Хорнблауэр поблагодарил, граф отмахнулся.
— Остается решить, — сказал он, — как вам поступить в будущем. Не будет ли назойливостью с моей стороны заметить, что, пока лейтенант Буш нездоров, дальнейшее путешествие представляется мне неразумным?
— Что он сказал, сэр? — встрепенулся Буш — при звуке его имени все глаза устремились на него. Хорнблауэр объяснил.
— Скажите его милости, сэр, — сказал Буш, — что мне пара пустяков — соорудить себе деревянную ногу, и через неделю я буду ходить не хуже него.
— Отлично! — сказал граф, когда ему перевели и разъяснили. — И все же я сомневаюсь, чтоб искусственная нога разрешила ваши трудности. Вы можете отрастить бороды или сменить платье. Я подумал, что в продолжение пути вы могли бы изображать немецких офицеров на императорской службе, что извинило бы незнание французского. Но отсутствие ноги скрыть невозможно. Много месяцев появление одноного иностранца будет напоминать подозрительной полиции о раненом англичанине, который бежал из плена и, по официальной версии, утонул.
— Да, — сказал Хорнблауэр, — разве что мы сумеем избежать столкновений с полицией.
— Это невозможно, — уверенно сказал граф. — Французская империя кишит полицейскими офицерами. В путешествии вам понадобятся лошади, вероятно, даже карета, проехав сто миль верхом или в карете, вы непременно столкнетесь с полицией. На дороге паспорта проверяют едва ли не через каждые десять миль.
Граф задумчиво потянул себя за подбородок; глубокие складки в углах подвижного рта сделались заметнее.
— Какая жалость, — сказал Хорнблауэр, — что наша лодка разбита. Возможно, на реке…
Он понял, как им надо бежать, сразу, во всех подробностях, и поднял на графа глаза. Взгляды их встретились — и опять Хорнблауэр ощутил между собой и графом странное понимание. Граф думал в точности о том же самом — это явление Хорнблауэр наблюдал не впервые.

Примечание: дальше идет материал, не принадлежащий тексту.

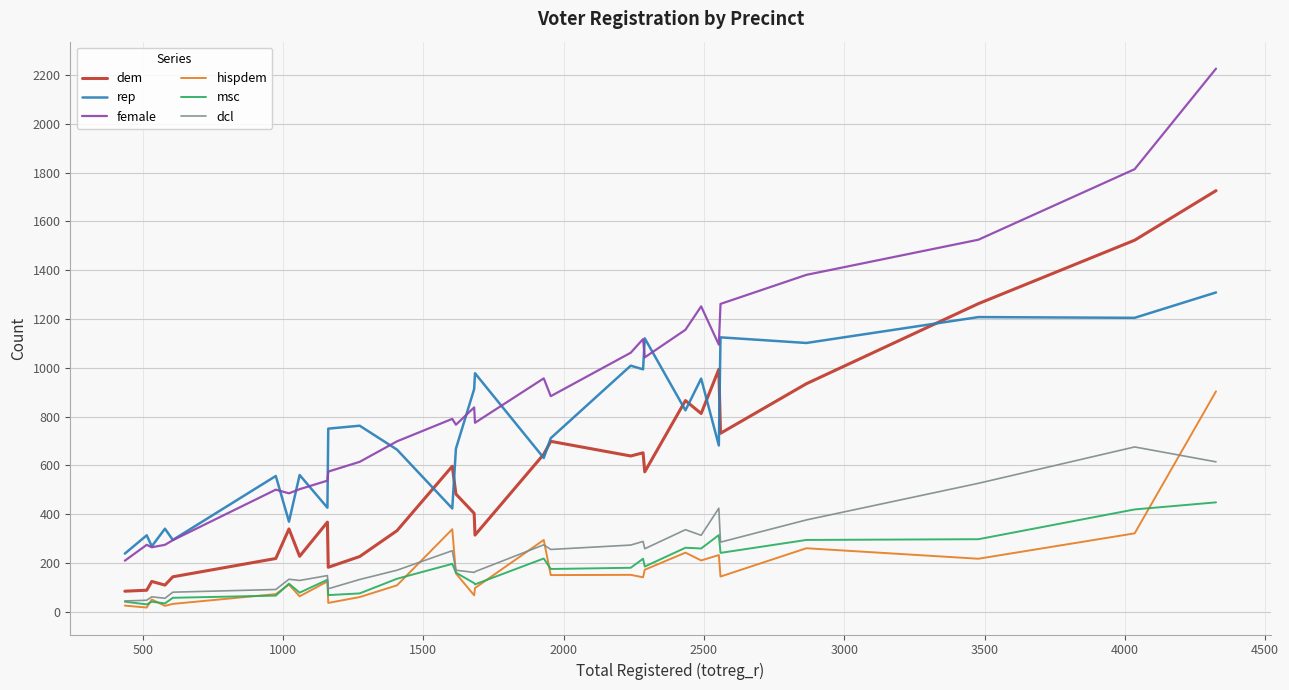

What are all the series names shown in the legend?

dem, rep, female, hispdem, msc, dcl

— Конечно! — сказал граф. — Река! Как я не подумал! До Орлеана она не судоходна, из-за частых паводков берега малонаселены, города расположены редко, и вы сможете миновать их ночью, как Невер.
— Не судоходна, сударь?
— Торгового сообщения нет. Лодками пользуются рыбаки и рабочие, которые вычерпывают со дна песок, больше никто. Бонапарт пытался расширить реку от Орлеана до Нанта, чтобы по ней могли ходить баржи, но, насколько мне известно, не преуспел. За Бриаром суда ходят новым поперечным каналом, так что река заброшена.

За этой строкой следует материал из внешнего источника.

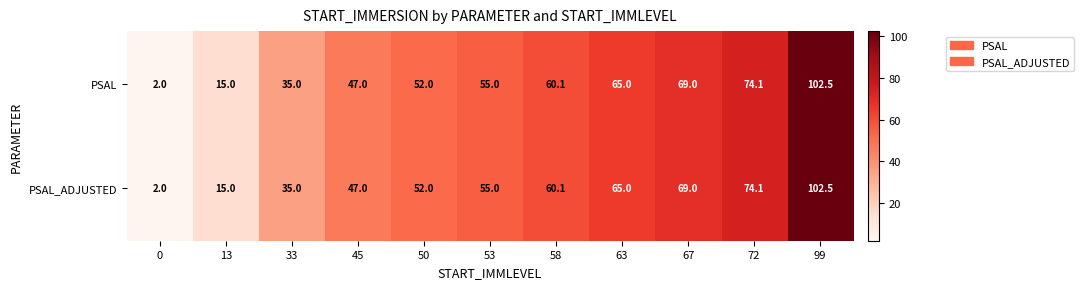

Which label corresponds to the largest value in the chart?

99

— Но сможем ли мы по ней спуститься, сударь? — спросил Хорнблауэр.
— О да, — отвечал граф задумчиво. — Летом, в маленькой гребной лодке. Во многих местах река будет труднопроходима, но не опасна.

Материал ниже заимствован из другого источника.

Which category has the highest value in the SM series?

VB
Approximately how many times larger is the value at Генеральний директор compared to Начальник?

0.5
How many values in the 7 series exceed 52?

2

— Летом! — воскликнул Хорнблауэр.
— Да, конечно. Вам нужно подождать, пока лейтенант поправится, построить лодку — полагаю, моряки могут построить себе лодку? На это уйдет некоторое время. В январе река замерзает, в феврале начинается разлив и длится до марта. В это время ничто живое не удержится на ее поверхности, не говоря уже о том, что вам было бы холодно и сыро. Похоже, вам придется гостить у нас до апреля, капитан.
Это было совершенно неожиданно. Ждать четыре месяца! Хорнблауэр растерялся. Он думал двинуться к Англии через несколько дней, в крайнем случае — через три-четыре недели. За последние десять лет ему не случалось провести в одном месте четыре месяца кряду — кстати, за эти десять лет он и в общей сложности не провел на берегу четырех месяцев. Он тщетно искал выход. Ехать по дороге — значит связаться с лошадьми, с каретой, встречаться с людьми самого разного толка. Он не сможет провезти Буша и Брауна с собой. А если спускаться по реке, то, несомненно, надо ждать. За четыре месяца Буш встанет на ноги, летом не придется ночевать в трактирах, спать можно будет на берегу, избегая общения с французами, плыть по течению до самого моря.
— Если взять с собой удочки, — добавил граф, — городские жители сочтут вас отдыхающими любителями рыбной ловли. По причинам, которые я не могу вполне уяснить, рыболова невозможно заподозрить в дурных намерениях — разве что по отношению к рыбе.
Хорнблауэр кивнул. Странно, что за секунду до того он тоже представил, как течение несет лодку с торчащими из нее удочками мимо безразличных обывателей. Более безопасного способа пересечь Францию нельзя и вообразить.
И все же апрель?… Ребенок родится. Леди Барбара, возможно, вообще позабудет о его существовании.